Il primo pareggio di questa stagione gli lascia l’amaro in bocca, anche perché sperava di farsi un dolce regalo per i suoi 68 anni. E perché, almeno per i primi 45 di gioco, la Roma ha davvero accarezzato l’idea di accorciare le distanze con il Milan e portarsi nella sua scia. «Da questa partita usciamo più forti, visto che abbiamo giocato contro una grande squadra – dice alla fine il tecnico Gian Piero Gasperini -. Perdere sarebbe stata una beffa e anche il pareggio ci lascia un po’ di amaro in bocca.
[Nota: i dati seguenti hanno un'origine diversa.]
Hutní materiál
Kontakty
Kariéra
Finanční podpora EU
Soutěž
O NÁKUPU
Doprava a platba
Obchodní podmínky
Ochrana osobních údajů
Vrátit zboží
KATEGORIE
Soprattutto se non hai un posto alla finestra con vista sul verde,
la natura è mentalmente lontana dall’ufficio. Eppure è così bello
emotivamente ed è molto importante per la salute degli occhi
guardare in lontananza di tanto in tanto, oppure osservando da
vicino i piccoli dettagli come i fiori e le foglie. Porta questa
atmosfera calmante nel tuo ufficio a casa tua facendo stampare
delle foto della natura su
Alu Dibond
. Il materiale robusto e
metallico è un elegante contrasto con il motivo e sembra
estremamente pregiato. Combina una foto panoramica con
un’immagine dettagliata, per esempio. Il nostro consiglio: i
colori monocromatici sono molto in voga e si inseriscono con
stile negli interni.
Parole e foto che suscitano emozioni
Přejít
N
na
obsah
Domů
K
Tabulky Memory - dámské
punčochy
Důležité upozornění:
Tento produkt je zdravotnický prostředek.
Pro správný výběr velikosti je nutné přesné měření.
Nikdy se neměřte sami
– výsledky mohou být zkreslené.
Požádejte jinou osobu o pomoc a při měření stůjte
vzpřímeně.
Fossimo andati in vantaggio avremmo avuto grandi possibilità di vincerla. Ma alla fine, per come si era messa, siamo contenti di aver pareggiato».
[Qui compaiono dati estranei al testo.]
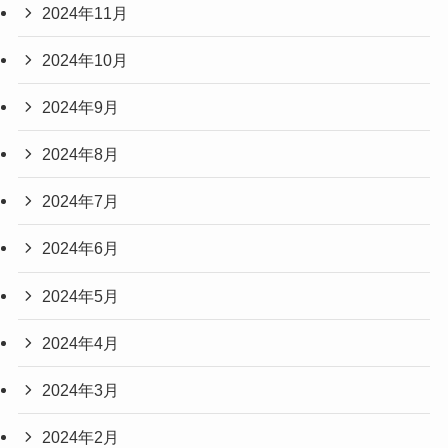
2024年11月
2024年10月
2024年9月
2024年8月
2024年7月
2024年6月
2024年5月
2024年4月
2024年3月
2024年2月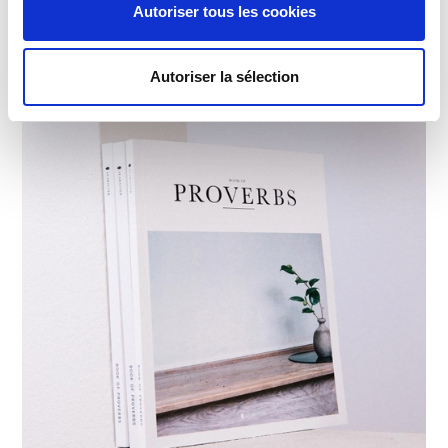
Autoriser tous les cookies
Autoriser la sélection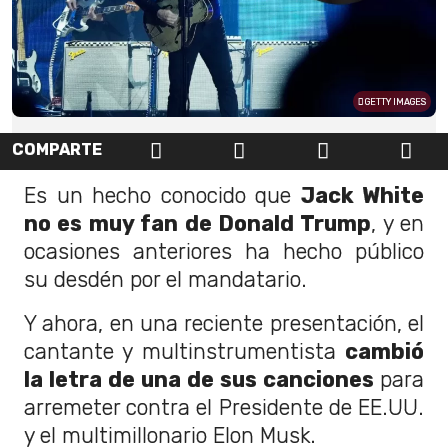
GETTY IMAGES
COMPARTE
Es un hecho conocido que
Jack White
no es muy fan de Donald Trump
, y en
ocasiones anteriores ha hecho público
su desdén por el mandatario.
Y ahora, en una reciente presentación, el
cantante y multinstrumentista
cambió
la letra de una de sus canciones
para
arremeter contra el Presidente de EE.UU.
y el multimillonario Elon Musk.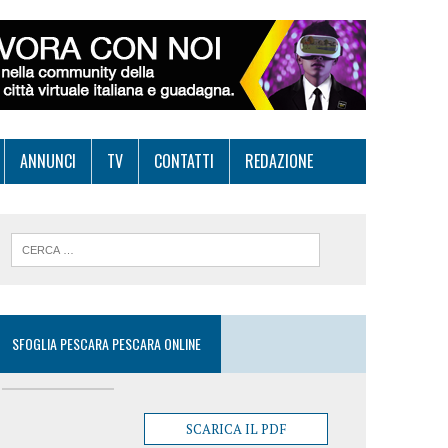
ANNUNCI
TV
CONTATTI
REDAZIONE
SFOGLIA PESCARA PESCARA ONLINE
SCARICA IL PDF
Al di là delle tante occasioni avute e non concretizzate, la Roma ha dato sempre la sensazione di poter essere pericolosa. «Abbiamo creato tanto, con qualità e giocate ricercate. Le occasioni sono arrivate mai da spunti individuali, ma sempre per una coralità di gioco. Cl mancano sempre quei famosi centimetri… E poi ci ha messo del suo Maignan, un portiere molto forte».
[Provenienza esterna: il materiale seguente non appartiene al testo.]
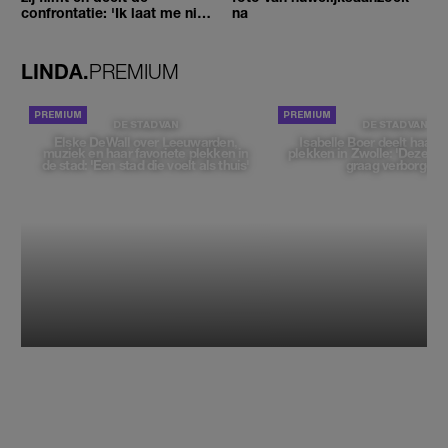
confrontatie: 'Ik laat me niet
na
tegenhouden'
LINDA.
PREMIUM
DE STAD VAN
DE STAD VAN
Elske DeWall over Leeuwarden,
Isabelle Boer deelt haar f
muziek en haar favoriete plekken in
plekken in Zwolle: 'Deze pl
de stad: 'Een stad die voelt als thuis'
graag verborgen'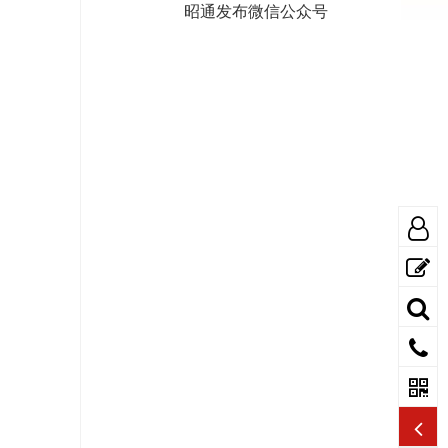
昭通发布微信公众号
Tra l’altro, la Roma ha chiuso con due attaccanti come Vaz e Venturino, rispettivamente classe 2007 e 2006. Insomma, la dimostrazione anche di una bella dose di coraggio. «Questa sta diventando una squadra giovanissima – dice ancora Gasp, scherzandoci su -. Pensavo di dover lavorare con degli Under 25 e invece arrivano degli Under 20. Vuol dire che avremo una Primavera fortissima alle fasi finali…». Pellegrini e il futuro? «Le situazioni sono chiare da tempo: lui, El Shaarawy, Dybala e Celik sono tutti in scadenza. Ma stanno dando tutti il massimo per questa squadra, chi fa parte del futuro e chi no».